> **Dataset entries**
== == ==

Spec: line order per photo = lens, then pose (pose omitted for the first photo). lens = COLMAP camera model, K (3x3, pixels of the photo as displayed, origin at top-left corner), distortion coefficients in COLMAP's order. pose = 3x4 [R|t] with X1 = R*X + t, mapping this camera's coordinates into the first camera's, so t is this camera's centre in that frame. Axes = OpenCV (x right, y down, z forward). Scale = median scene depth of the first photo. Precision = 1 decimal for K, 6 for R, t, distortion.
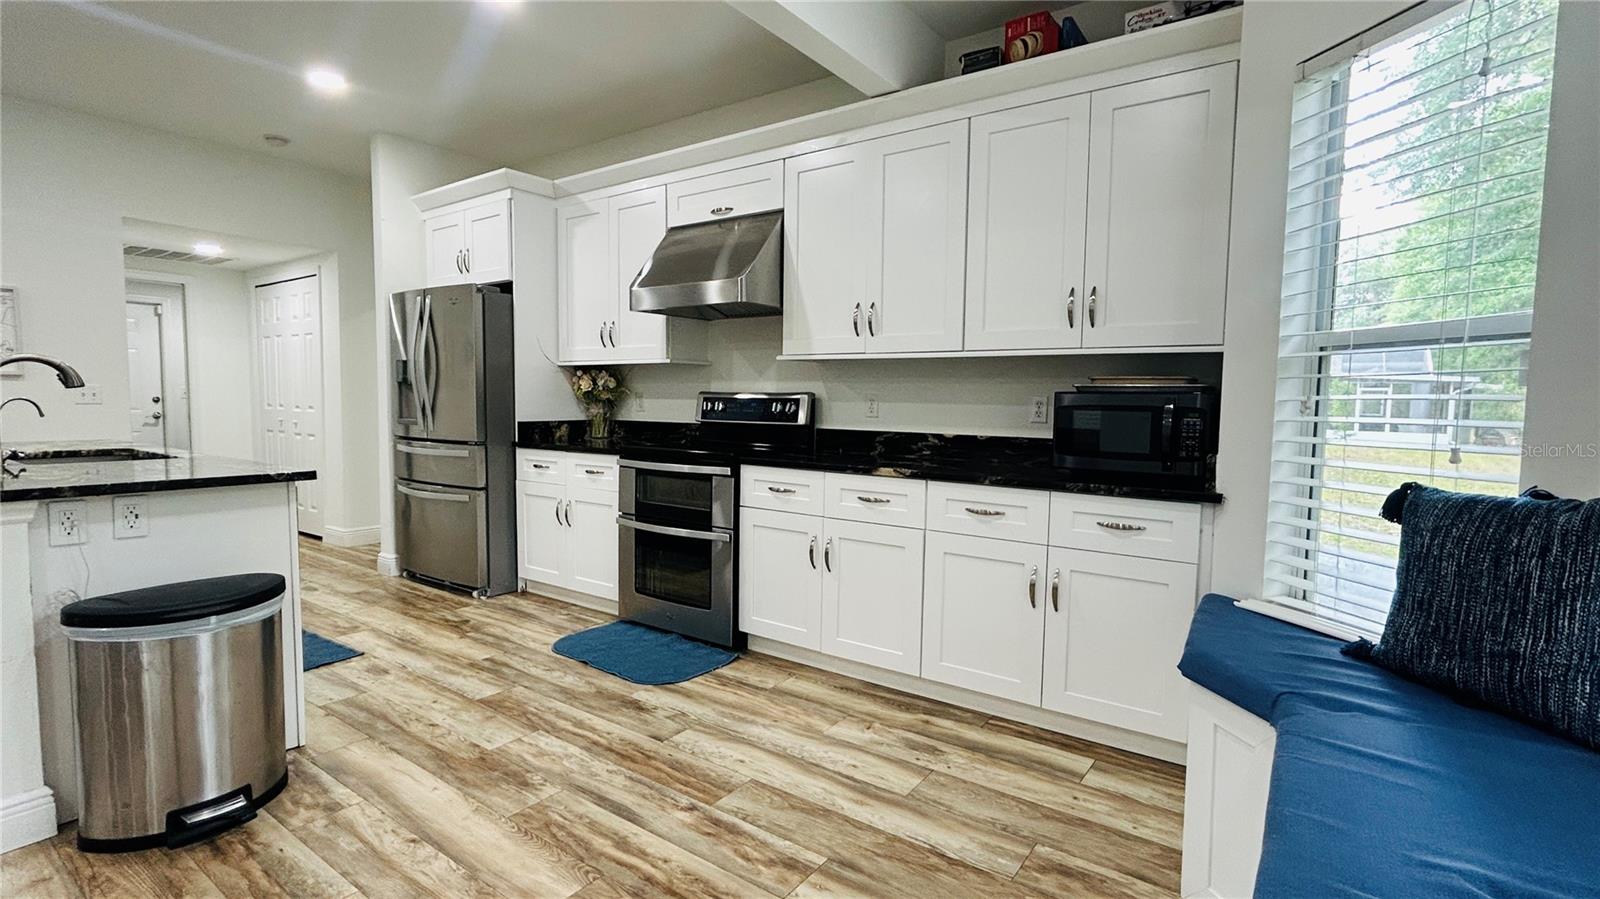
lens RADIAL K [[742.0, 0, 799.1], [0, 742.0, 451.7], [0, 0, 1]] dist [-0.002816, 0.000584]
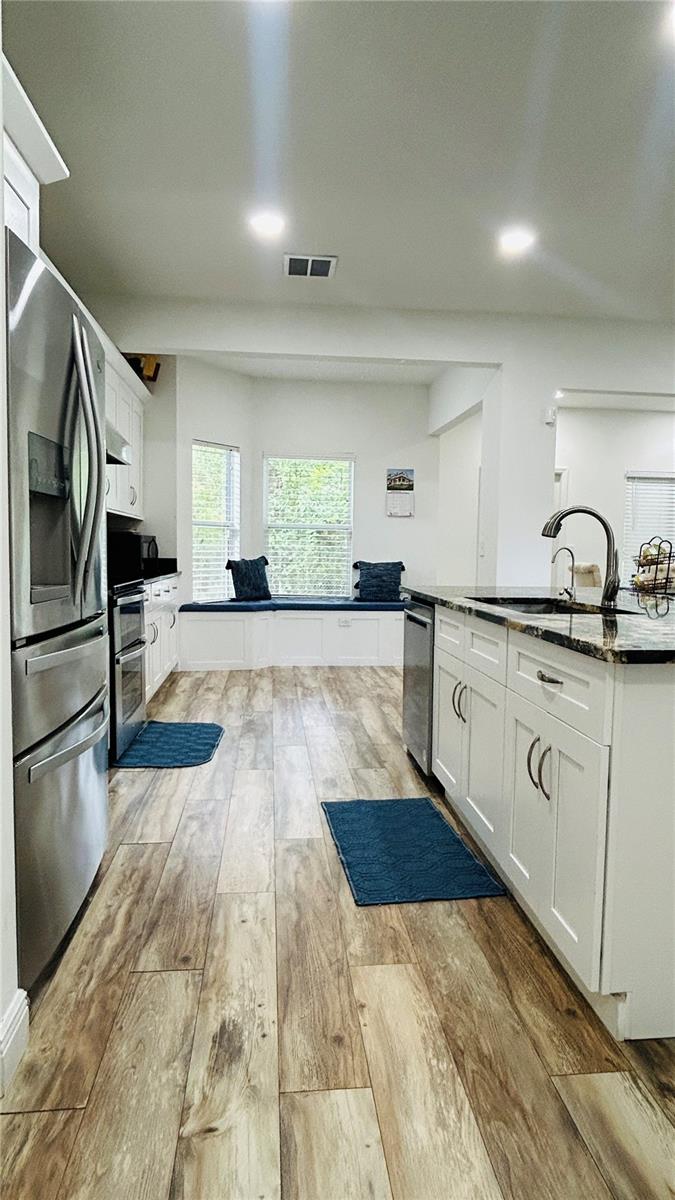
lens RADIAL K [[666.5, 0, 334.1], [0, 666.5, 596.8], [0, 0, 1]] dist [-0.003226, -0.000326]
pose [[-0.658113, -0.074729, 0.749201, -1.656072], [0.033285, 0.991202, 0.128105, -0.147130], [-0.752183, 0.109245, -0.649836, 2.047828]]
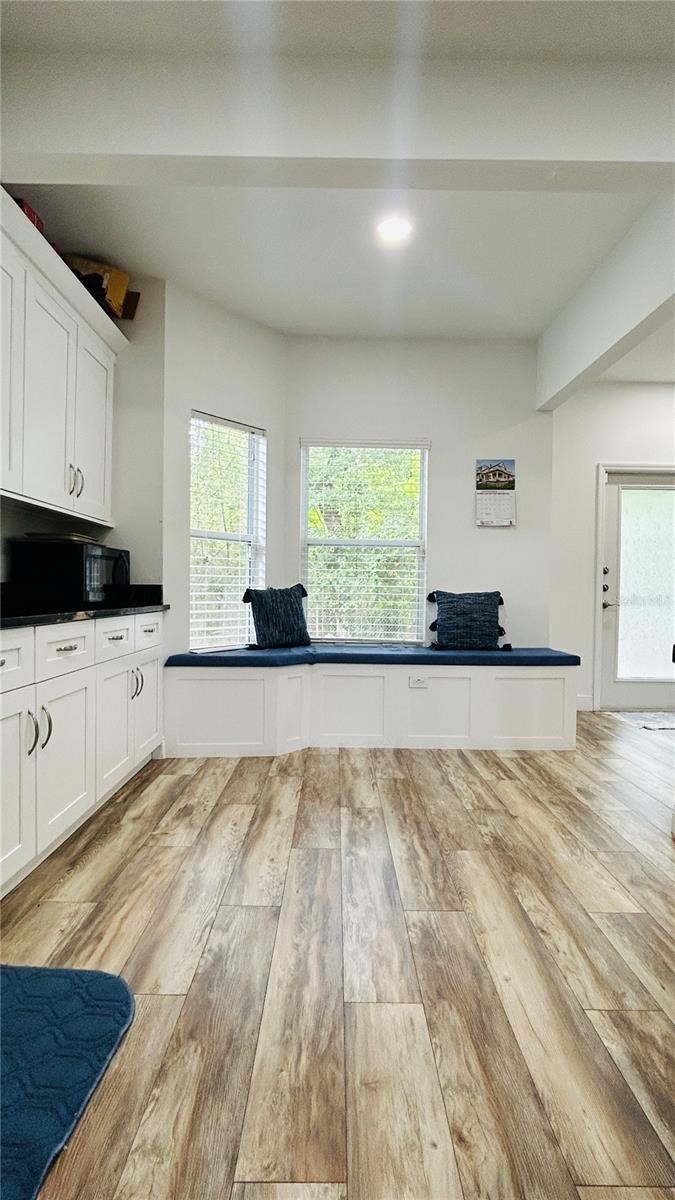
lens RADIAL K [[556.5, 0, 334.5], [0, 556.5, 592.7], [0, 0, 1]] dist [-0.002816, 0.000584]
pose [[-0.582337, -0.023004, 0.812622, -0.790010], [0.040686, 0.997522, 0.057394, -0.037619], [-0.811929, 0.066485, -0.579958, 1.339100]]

== == ==

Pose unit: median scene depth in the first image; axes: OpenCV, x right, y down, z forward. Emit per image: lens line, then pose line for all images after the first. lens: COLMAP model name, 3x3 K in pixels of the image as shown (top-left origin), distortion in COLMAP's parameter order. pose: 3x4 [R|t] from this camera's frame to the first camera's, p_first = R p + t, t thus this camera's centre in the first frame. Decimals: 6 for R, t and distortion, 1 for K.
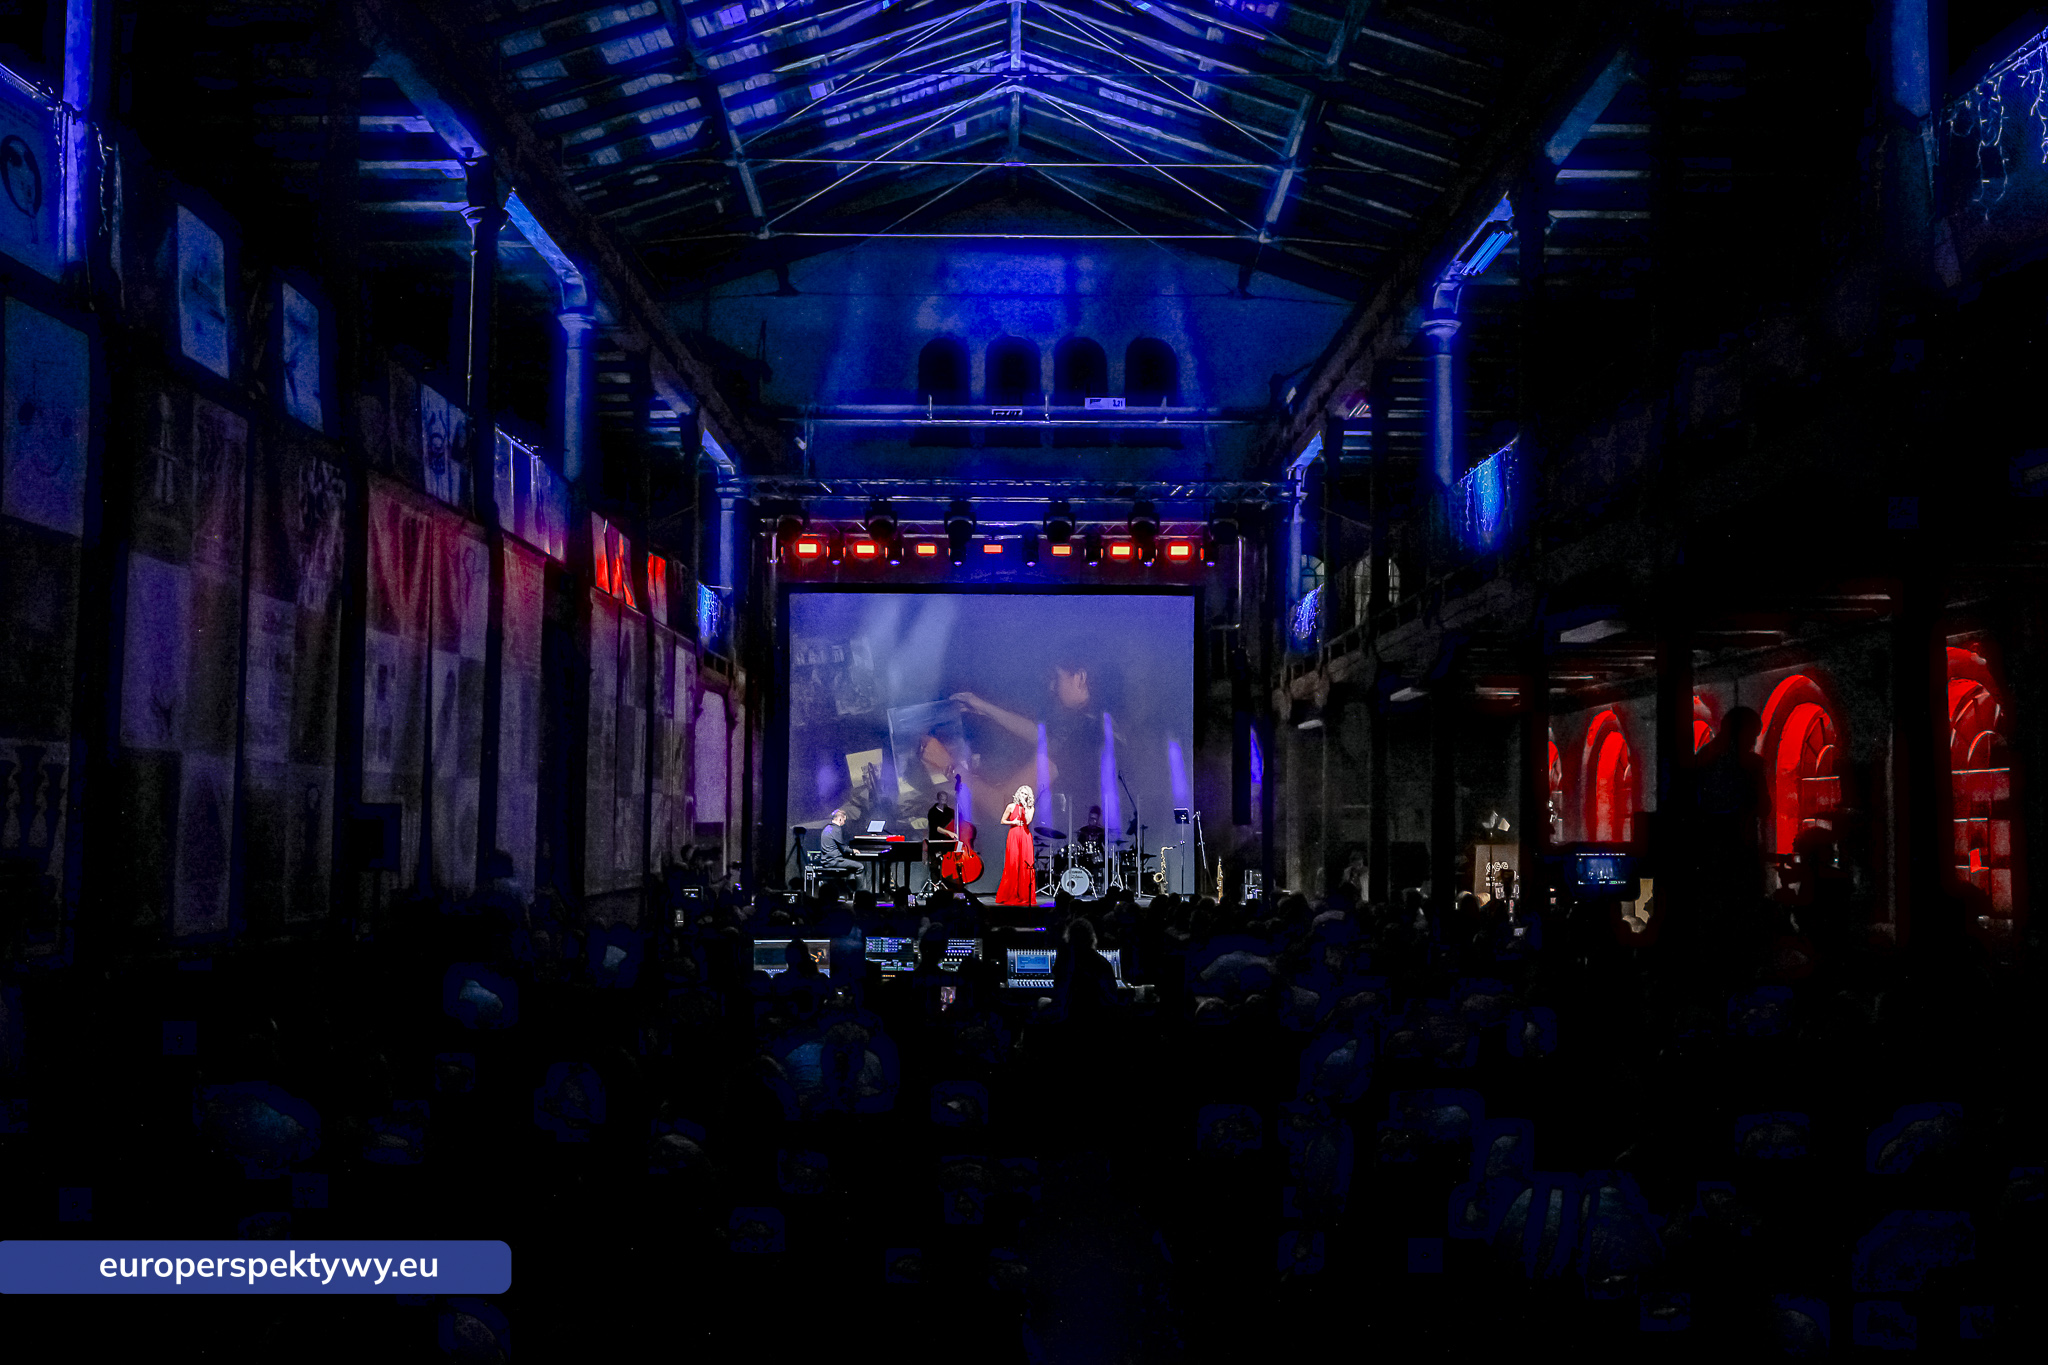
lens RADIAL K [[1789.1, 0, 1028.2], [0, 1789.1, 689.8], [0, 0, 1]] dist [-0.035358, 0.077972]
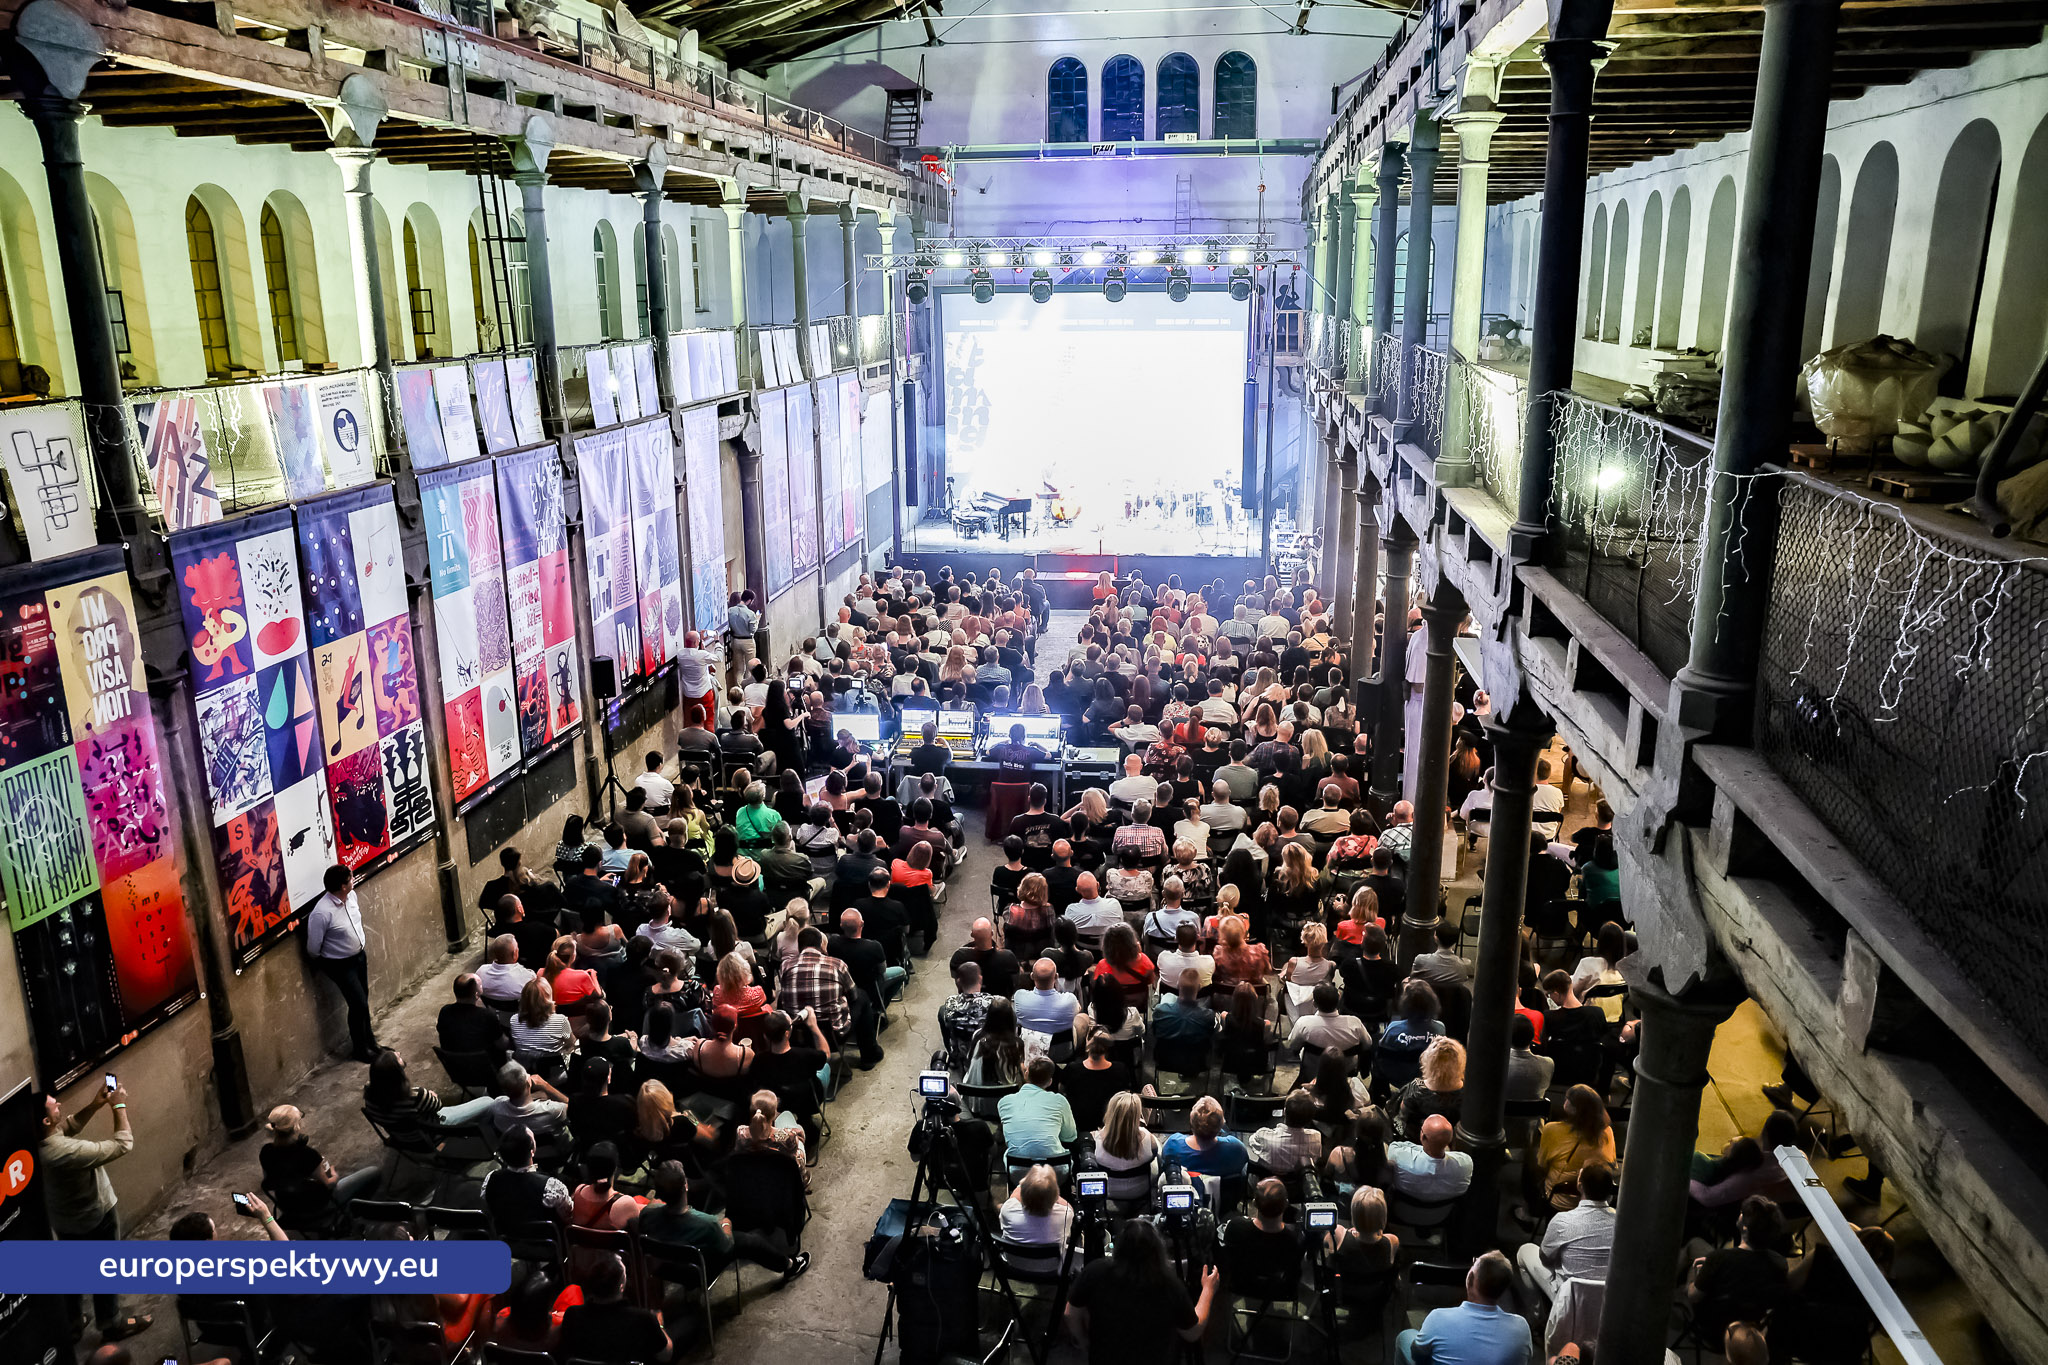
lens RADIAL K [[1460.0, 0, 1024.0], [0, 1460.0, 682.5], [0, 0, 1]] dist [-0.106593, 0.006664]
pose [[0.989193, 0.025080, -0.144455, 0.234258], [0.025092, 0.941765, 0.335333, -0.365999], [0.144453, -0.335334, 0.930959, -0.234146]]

== == ==

> **Work to complete**
Return the material verbatim, starting with the line containing "Spec: line order" and going on through the line containing "dist [-0.003226, -0.000326]", both included. Leave the pictures out of your answer.

> **Reply to the task**
Spec: line order per photo = lens, then pose (pose omitted for the first photo). lens = COLMAP camera model, K (3x3, pixels of the photo as displayed, origin at top-left corner), distortion coefficients in COLMAP's order. pose = 3x4 [R|t] with X1 = R*X + t, mapping this camera's coordinates into the first camera's, so t is this camera's centre in that frame. Axes = OpenCV (x right, y down, z forward). Scale = median scene depth of the first photo. Precision = 1 decimal for K, 6 for R, t, distortion.
lens RADIAL K [[742.0, 0, 799.1], [0, 742.0, 451.7], [0, 0, 1]] dist [-0.002816, 0.000584]
lens RADIAL K [[666.5, 0, 334.1], [0, 666.5, 596.8], [0, 0, 1]] dist [-0.003226, -0.000326]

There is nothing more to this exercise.